Die Region hat im Bayern-Trend gewählt – inklusive Katzenjammer bei der CSU.
Foto: Nicolas Bettinger | Die Region hat im Bayern-Trend gewählt – inklusive Katzenjammer bei der CSU.
Michael Czygan
 |  aktualisiert: 07.04.2020 12:05 Uhr

Für einige Kandidaten steht noch eine weitere Nacht Zittern an: Die Namen der künftigen Landtagsabgeordneten aus Unterfranken, die über die Liste der Parteien gewählt wurden, stand am Montagabend noch nicht fest. Im Büro des Landeswahlleiters wurden zwar rund um die Uhr Daten erfasst, endgültige Aussagen seien aber erst am Dienstag möglich, so ein Sprecher auf Anfrage.

Fest steht derweil, dass Unterfranken im Maximilianeum künftig 19 der 205 Abgeordneten stellt. Anders als in anderen Regierungsbezirken gibt es hier keine Überhang- und Ausgleichsmandate. Neun Sitze gehen an die CSU, bisher waren es zwölf.
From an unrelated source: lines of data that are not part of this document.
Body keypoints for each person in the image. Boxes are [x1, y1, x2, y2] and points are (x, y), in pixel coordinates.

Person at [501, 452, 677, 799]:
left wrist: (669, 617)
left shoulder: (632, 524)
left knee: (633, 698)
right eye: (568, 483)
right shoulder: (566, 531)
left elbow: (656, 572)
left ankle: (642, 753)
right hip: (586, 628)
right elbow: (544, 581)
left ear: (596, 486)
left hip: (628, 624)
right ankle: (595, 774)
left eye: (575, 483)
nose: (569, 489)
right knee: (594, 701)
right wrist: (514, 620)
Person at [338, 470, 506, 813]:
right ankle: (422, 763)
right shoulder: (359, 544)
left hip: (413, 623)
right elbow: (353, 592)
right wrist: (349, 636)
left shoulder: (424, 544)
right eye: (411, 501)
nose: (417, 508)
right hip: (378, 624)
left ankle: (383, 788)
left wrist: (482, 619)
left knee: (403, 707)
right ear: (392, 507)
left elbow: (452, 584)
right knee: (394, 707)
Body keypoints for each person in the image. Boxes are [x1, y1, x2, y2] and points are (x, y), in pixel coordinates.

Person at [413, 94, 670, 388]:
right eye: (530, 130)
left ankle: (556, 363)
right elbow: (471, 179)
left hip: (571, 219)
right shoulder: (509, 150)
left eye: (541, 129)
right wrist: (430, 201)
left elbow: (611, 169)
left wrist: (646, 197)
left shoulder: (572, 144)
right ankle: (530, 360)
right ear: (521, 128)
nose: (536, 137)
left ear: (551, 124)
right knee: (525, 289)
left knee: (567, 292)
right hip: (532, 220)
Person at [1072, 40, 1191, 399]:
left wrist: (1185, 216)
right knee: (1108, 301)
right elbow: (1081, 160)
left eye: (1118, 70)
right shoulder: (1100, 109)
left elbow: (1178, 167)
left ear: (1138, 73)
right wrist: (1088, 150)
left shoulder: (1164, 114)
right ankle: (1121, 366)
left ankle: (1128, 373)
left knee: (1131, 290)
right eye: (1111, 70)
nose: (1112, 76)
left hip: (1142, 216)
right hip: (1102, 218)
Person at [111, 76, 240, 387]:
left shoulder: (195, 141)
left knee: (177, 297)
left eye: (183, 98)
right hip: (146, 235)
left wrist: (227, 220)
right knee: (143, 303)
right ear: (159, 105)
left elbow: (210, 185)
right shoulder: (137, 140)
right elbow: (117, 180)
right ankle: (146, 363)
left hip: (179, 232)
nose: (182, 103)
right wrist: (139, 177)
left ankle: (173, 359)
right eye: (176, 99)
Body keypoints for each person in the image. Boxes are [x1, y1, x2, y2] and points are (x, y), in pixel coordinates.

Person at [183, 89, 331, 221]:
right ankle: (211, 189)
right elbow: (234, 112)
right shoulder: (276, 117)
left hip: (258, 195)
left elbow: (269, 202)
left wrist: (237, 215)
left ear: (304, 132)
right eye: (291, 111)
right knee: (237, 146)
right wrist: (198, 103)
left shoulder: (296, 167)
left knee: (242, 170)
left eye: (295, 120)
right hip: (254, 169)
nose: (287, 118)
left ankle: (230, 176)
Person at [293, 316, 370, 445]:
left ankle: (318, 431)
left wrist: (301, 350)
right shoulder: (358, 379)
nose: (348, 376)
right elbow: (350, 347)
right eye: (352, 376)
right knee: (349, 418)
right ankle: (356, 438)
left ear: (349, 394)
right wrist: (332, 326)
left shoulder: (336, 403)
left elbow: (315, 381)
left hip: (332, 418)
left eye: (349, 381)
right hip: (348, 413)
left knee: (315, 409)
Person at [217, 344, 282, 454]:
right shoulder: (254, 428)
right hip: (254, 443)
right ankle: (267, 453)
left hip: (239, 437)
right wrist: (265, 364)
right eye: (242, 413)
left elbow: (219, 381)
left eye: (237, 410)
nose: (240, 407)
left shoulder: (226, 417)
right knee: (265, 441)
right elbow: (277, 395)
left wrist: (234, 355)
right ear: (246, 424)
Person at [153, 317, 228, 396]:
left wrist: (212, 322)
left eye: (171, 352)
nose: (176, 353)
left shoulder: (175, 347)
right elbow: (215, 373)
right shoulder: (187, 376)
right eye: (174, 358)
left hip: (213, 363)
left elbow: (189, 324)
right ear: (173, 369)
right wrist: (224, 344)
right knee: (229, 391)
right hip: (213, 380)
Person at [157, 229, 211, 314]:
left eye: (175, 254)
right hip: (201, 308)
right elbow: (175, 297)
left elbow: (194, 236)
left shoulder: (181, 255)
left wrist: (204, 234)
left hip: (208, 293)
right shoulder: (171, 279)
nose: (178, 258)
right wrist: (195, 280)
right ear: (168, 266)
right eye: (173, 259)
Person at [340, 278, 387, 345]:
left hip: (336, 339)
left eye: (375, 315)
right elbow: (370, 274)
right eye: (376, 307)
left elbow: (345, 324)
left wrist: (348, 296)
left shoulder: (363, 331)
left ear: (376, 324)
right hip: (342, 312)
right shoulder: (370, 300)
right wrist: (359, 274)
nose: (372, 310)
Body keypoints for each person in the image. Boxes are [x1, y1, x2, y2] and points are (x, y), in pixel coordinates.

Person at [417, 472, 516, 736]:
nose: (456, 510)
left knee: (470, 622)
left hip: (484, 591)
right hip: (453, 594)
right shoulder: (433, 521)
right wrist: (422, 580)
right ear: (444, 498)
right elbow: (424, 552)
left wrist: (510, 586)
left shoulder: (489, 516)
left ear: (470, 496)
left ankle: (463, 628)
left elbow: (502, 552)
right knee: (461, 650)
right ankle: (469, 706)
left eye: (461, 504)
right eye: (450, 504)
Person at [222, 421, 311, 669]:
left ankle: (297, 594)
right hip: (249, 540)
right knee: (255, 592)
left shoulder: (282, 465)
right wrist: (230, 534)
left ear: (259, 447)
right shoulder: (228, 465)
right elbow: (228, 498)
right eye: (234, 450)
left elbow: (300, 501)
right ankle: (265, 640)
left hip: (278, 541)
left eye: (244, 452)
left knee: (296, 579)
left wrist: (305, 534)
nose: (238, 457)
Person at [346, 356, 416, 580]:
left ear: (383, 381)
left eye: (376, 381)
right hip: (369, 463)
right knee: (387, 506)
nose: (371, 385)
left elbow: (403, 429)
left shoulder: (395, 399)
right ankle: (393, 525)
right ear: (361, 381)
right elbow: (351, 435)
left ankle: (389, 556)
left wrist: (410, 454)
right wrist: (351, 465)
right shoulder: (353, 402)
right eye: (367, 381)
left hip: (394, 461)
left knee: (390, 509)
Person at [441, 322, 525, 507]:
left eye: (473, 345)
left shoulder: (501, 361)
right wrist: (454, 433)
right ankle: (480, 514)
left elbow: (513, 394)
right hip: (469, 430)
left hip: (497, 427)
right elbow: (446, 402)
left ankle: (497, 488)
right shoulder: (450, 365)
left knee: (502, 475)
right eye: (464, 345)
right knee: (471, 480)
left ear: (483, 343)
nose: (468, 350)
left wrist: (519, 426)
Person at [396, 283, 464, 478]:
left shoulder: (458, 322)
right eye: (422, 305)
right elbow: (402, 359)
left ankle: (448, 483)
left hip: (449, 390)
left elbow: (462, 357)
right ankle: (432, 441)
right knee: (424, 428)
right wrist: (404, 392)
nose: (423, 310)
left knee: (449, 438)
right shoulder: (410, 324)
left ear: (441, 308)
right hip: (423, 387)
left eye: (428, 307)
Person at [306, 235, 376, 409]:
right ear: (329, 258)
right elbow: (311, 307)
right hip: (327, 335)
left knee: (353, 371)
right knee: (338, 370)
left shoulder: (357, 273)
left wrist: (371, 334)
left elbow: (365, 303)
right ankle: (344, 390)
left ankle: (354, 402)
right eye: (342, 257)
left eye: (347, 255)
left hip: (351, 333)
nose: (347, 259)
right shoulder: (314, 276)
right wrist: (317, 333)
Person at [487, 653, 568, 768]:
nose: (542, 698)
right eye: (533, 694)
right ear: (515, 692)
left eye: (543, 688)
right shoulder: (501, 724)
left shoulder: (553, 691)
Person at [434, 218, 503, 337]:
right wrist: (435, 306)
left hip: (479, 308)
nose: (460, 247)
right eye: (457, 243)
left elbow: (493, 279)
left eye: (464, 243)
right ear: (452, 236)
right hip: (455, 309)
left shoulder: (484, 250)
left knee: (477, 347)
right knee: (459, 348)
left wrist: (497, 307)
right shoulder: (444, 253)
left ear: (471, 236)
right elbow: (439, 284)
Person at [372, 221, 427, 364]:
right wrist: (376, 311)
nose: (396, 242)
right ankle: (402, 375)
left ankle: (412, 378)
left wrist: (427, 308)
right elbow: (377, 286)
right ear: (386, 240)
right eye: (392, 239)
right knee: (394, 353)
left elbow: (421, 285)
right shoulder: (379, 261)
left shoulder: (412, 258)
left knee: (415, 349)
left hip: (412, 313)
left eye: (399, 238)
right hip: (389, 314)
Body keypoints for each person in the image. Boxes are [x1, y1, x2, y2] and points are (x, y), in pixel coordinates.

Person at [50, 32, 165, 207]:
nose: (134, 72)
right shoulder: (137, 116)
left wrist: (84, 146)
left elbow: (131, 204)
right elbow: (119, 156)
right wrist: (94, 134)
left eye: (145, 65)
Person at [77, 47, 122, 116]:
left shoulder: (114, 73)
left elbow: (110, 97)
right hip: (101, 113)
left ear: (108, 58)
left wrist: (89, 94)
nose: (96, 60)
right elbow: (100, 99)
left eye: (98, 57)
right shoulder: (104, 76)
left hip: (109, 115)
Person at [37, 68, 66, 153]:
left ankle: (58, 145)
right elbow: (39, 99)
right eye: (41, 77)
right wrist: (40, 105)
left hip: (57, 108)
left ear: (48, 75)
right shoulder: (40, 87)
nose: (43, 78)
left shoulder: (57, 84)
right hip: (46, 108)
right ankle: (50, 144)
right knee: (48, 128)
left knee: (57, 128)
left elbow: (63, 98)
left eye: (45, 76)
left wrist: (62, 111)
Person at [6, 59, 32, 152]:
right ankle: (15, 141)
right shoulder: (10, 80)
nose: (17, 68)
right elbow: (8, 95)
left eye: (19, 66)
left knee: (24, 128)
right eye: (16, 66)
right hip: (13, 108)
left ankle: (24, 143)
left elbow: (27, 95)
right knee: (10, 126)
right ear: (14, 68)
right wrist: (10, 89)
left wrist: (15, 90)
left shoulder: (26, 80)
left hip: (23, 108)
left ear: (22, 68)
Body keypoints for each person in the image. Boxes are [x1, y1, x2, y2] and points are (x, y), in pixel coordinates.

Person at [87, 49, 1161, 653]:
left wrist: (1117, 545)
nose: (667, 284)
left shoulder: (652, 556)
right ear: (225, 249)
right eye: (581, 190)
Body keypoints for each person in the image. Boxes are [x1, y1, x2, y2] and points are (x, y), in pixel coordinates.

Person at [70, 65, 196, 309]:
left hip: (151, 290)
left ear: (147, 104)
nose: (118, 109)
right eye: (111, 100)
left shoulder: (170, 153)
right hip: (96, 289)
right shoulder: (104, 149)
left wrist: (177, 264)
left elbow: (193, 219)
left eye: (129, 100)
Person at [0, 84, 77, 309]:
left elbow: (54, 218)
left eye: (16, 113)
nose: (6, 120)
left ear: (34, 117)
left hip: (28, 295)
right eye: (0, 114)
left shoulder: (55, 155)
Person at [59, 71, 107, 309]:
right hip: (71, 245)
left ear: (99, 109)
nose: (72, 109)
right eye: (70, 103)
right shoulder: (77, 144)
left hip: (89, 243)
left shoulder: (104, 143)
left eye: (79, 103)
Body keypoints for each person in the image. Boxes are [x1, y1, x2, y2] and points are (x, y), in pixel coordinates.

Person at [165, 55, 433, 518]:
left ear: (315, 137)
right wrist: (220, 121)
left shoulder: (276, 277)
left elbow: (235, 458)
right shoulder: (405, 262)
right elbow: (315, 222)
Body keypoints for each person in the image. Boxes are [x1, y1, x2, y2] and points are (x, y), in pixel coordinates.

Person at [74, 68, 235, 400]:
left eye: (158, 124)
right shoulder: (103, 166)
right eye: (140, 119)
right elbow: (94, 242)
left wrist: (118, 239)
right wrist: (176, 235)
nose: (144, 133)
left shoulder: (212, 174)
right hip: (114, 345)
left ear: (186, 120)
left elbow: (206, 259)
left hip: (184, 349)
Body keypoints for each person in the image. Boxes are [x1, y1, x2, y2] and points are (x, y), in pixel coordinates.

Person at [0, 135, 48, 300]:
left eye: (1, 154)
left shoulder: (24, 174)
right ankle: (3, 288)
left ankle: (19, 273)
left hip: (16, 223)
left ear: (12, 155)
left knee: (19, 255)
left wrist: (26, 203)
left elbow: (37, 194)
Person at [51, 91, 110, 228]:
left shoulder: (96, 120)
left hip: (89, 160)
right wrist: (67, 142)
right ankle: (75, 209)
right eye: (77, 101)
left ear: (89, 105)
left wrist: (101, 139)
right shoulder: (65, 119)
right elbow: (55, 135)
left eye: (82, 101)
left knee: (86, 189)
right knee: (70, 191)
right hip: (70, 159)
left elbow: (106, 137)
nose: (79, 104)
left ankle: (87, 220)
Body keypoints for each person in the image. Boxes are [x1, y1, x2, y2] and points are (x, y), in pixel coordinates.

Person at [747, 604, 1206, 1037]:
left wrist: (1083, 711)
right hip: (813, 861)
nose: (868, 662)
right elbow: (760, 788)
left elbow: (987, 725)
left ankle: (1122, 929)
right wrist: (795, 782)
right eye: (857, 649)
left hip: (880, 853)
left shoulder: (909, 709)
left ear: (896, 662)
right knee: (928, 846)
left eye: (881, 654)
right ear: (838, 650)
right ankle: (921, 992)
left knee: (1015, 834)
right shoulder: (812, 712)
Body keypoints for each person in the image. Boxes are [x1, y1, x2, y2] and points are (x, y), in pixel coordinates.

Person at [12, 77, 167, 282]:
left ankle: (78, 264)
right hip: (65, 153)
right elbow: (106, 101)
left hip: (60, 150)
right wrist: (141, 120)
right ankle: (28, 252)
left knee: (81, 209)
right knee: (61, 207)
Die Grünen sind künftig mit drei Abgeordneten vertreten, einer mehr als in der vergangenen Legislaturperiode. Die SPD hat sich halbiert, sie schickt zwei statt vier Unterfranken nach München. Die Freien Wähler behalten zwei Sitze. Neu im Landtag vertreten sind die AfD mit zwei Mandaten und Rückkehrer FDP mit einem.

CSU

Die Verluste der CSU mit minus 8,7 Prozentpunkten auf nunmehr 41,4 Prozent fallen in Unterfranken nicht ganz so erdrutschartig aus wie anderswo in Bayern – ein Verdienst nicht zuletzt von Barbara Stamm. Die Grande Dame der CSU hat dank ihrer Popularität der Partei nach 42 Jahren im Landtag einen letzten Dienst erwiesen. Auch wenn das genaue Ergebnis noch aussteht: Die Landtagspräsidentin war einmal mehr die Stimmenkönigin der Unterfranken-CSU. Selbst hat die 73-Jährige davon nicht profitiert, über die Liste schaffte es kein CSU-Politiker im Freistaat ins Maximilianeum. Alle neun CSU-Mandate gehen an erfolgreiche Direktkandidaten, allen voran an Sandro Kirchner im Stimmkreis Bad Kissingen.

Der 43-Jährige ist der Stimmenkönig in Franken. Sein Erststimmenergebnis von 49,5 Prozent wird im übrigen Bayern nur noch von Finanzminister Albert Füracker übertroffen, der in Neumarkt (Oberpfalz) 50,3 Prozent der Erststimmen bekam. Dafür liegt Bad Kissingen bei den Gesamtstimmen mit 49,8 Prozent bayernweit vorn.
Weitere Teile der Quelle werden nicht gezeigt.